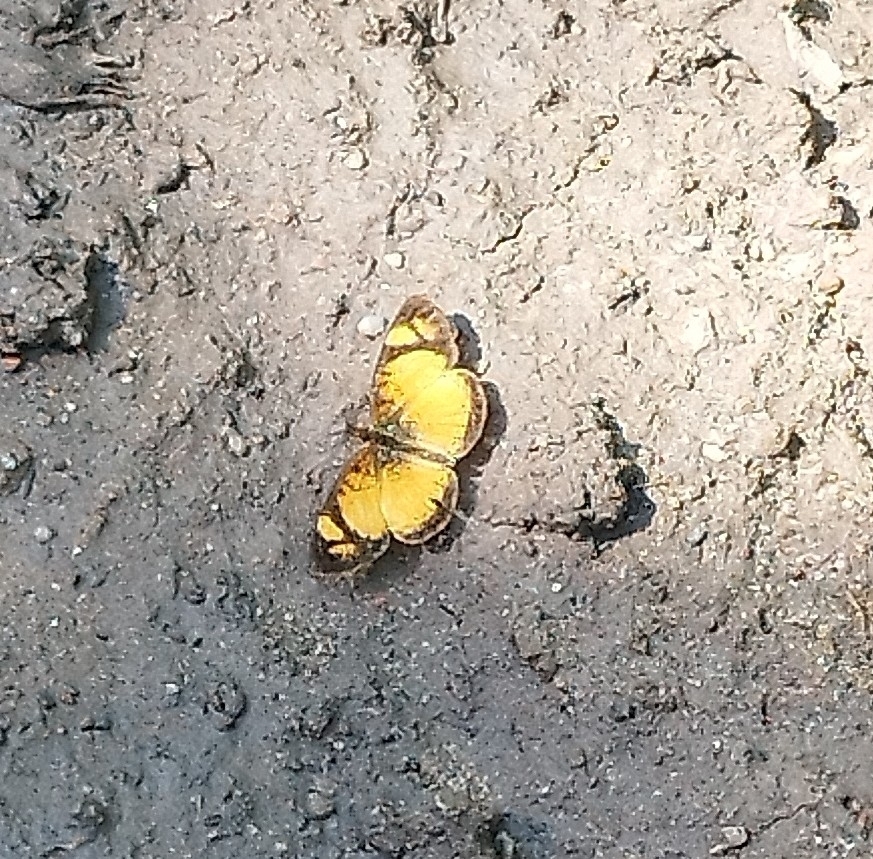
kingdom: Animalia
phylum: Arthropoda
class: Insecta
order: Lepidoptera
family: Nymphalidae
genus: Tegosa
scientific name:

Task details »
Swap "scientific name" for "binomial name" in the lines above and change nothing else. Leave the pictures out of your answer.

Solution to this task »
kingdom: Animalia
phylum: Arthropoda
class: Insecta
order: Lepidoptera
family: Nymphalidae
genus: Tegosa
binomial name:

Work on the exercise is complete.